◆ Aufgabenstellung ◆
a - Beantworten Sie anhand des Textes zur Grabinschrift von Peralina Jaul die folgenden Fragen:
(i) Wovon ist die Blume auf dem Grabstein umgeben?
(ii) Wie heißt der Vater der Verstorbenen?
(iii) Wo steht der Grabstein derzeit?
b - Schreiben Sie den Text zur Grabinschrift von Peralina Jaul im Anschluss an seinen letzten Satz weiter.

◆ Lesetext ◆
-*-
Jaul Peralina – 12. Oktober 1841

Jaul Peralina – 12. Oktober 1841

Personenregister jüdischer Friedhof Kobersdorf

Peralina (Perl) Jaul, 28. Cheschwan 602 (= Freitag, 12. Oktober 1841)

Grabstein Peralina (Perl) Jaul, 28. Cheschwan 602 = Freitag, 12. Oktober 1841
Grabstein Peralina (Perl) Jaul, 28. Cheschwan 602 = Freitag, 12. Oktober 1841

 

Die Grabinschrift

Inschrift Peralina Jaul: Zeilengerechte Transkription und Übersetzung
[1] {Blume, von der Ewigkeitsschlange umgeben} {פרח מוקף באורובורוס}
[2] Hier liegt begraben ein Kind der Liebkosungen פה נקברת ילד שעשועים
[3] Perl, פערל
[4] Tochter des erhabenen, d(es ehrbaren) H(errn) Samuel, u(nser Fels = Gott) m(öge ihn) s(egnen und beschützen). בת המרומם כה שמואל יצו
[5] Abgewendet hat sich deine Pracht, dein Glanz und deine Schönheit. פנה הודך זיוך והדרך
[6] Über uns kam das Unglück ob des Niederbruchs. עלינו בא השבר על שבר
[7] Unsere Tränen sind zahlreich, es gibt keine Linderung, רבו דמעותינו מאין הפגות
[8] um Verzeihung zu finden für die Verfehlungen. למצא סליחה לכל עונות
[9] I(hre Seele) g(ing hinweg) a(m Vorabend) d(es heiligen) Sch(abbat), 28. Cheschwan 602 n(ach der) k(leinen) Z(eitrechnung). ינ בעשק כח חשון תרב לפק
[10] I(hre) S(eele) m(öge eingebunden sein) i(m Bund) d(es Lebens). תנצב”ה
 

Anmerkungen

Der Grabstein steht derzeit an der vorderen Mauer des Friedhofes, siehe dazu meine beiden Artikel “Jüdischer Friedhof Kobersdorf: Schwere Arbeit I” und “Jüdischer Friedhof Kobersdorf: Schwere Arbeit II”.
-*-
◆ Datensatzinhalt ◆
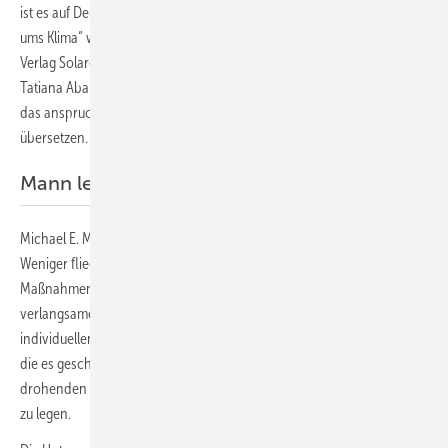
ist es auf Deutsch erschienen: Unter dem Titel „Propagandaschlacht
ums Klima“ wurde es von der DGS Franken herausgegeben und im
Verlag Solare Zukunft veröffentlicht. Das Team um Matthias Hüttmann,
Tatiana Abarzúa und Herbert Eppel wagte sich mutig an die Aufgabe,
das anspruchsvolle Original für deutschsprachige Leser zu
übersetzen.
Mann legt die Finger direkt in die Wunde
Michael E. Manns Buch legt die Finger direkt in die Wunde: Recyceln.
Weniger fliegen. Weniger Fleisch essen. Das sind einige der
Maßnahmen, von denen uns gesagt wurde, dass sie den Klimawandel
verlangsamen können. Aber die übermäßige Betonung des
individuellen Verhaltens ist das Ergebnis einer Marketingkampagne,
die es geschafft hat, die Verantwortung für die Bewältigung des
drohenden Klimawandels vollständig auf die Schultern des Einzelnen
zu legen.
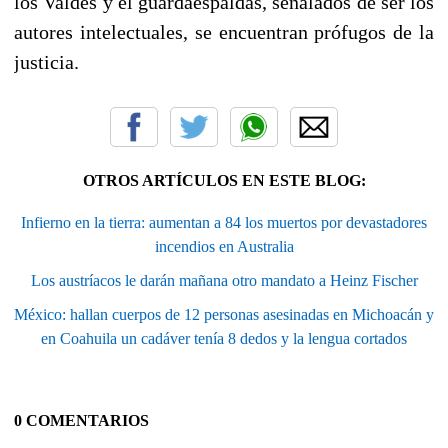
los Valdés y el guardaespaldas, señalados de ser los
autores intelectuales, se encuentran prófugos de la
justicia.
OTROS ARTÍCULOS EN ESTE BLOG:
Infierno en la tierra: aumentan a 84 los muertos por devastadores
incendios en Australia
Los austríacos le darán mañana otro mandato a Heinz Fischer
México: hallan cuerpos de 12 personas asesinadas en Michoacán y
en Coahuila un cadáver tenía 8 dedos y la lengua cortados
0 COMENTARIOS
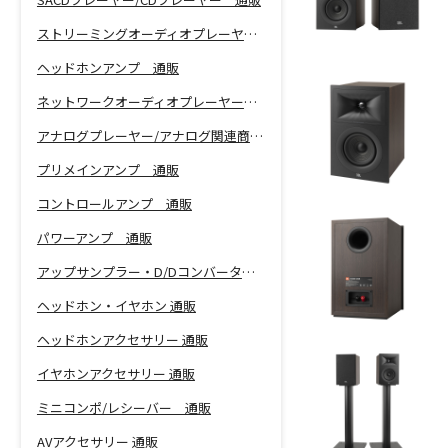
ストリーミングオーディオプレーヤー 通販
ヘッドホンアンプ 通販
ネットワークオーディオプレーヤー 通販
アナログプレーヤー/アナログ関連商品 通販
プリメインアンプ 通販
コントロールアンプ 通販
パワーアンプ 通販
アップサンプラー・D/Dコンバーター 通販
ヘッドホン・イヤホン 通販
ヘッドホンアクセサリー 通販
イヤホンアクセサリー 通販
ミニコンポ/レシーバー 通販
AVアクセサリー 通販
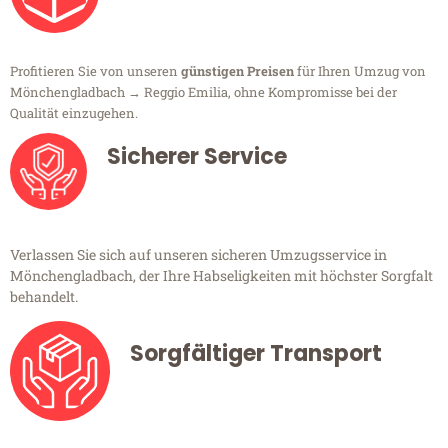
Profitieren Sie von unseren
günstigen Preisen
für Ihren Umzug von
Mönchengladbach → Reggio Emilia, ohne Kompromisse bei der
Qualität einzugehen.
Sicherer Service
Verlassen Sie sich auf unseren sicheren Umzugsservice in
Mönchengladbach, der Ihre Habseligkeiten mit höchster Sorgfalt
behandelt.
Sorgfältiger Transport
-*-
◆ Lösungen ◆
a -
(i) Von der Ewigkeitsschlange.
(ii) Samuel.
(iii) An der vorderen Mauer des Friedhofes.

b -
Ich hab mich sehr gefreut, als wir diesen schönen Grabstein mit der sehr gut erhaltenen Inschrift freilegen konnten, da er (für mich) sofort als der Schwesterstein von Sarel Jaul erkennbar war. Beide Inschriften haben eine sehr ähnlich strukturierte Inschrift, vor allem in den ersten Zeilen wortident, in beiden Inschriften wird eine Schuld der Mutter bzw. der Eltern angedeutet, am Kopf beider Inschriften befindet sich die Ewigkeitsschlange, die ein Blümchen umschließt. Es ist übrigens der mir bekannte einzige Fall auf den beiden Grabsteinen, dass sich der Ouroboros (Ewigkeitsschlange) nicht am Fuß der Inschrift, sondern am Kopf der Inschrift befindet. Und, wenn auch sicher nicht beabsichtigt, beide Mal finden wir eine Datumsdifferenz zwischen dem Sterbedatum der hebräischen Inschrift und jenem des Sterbebuches, bei Sarel Jaul sogar eine Differenz von einem Monat sowie zusätzlich einen schweren Fehler in der hebräischen Datumsangabe.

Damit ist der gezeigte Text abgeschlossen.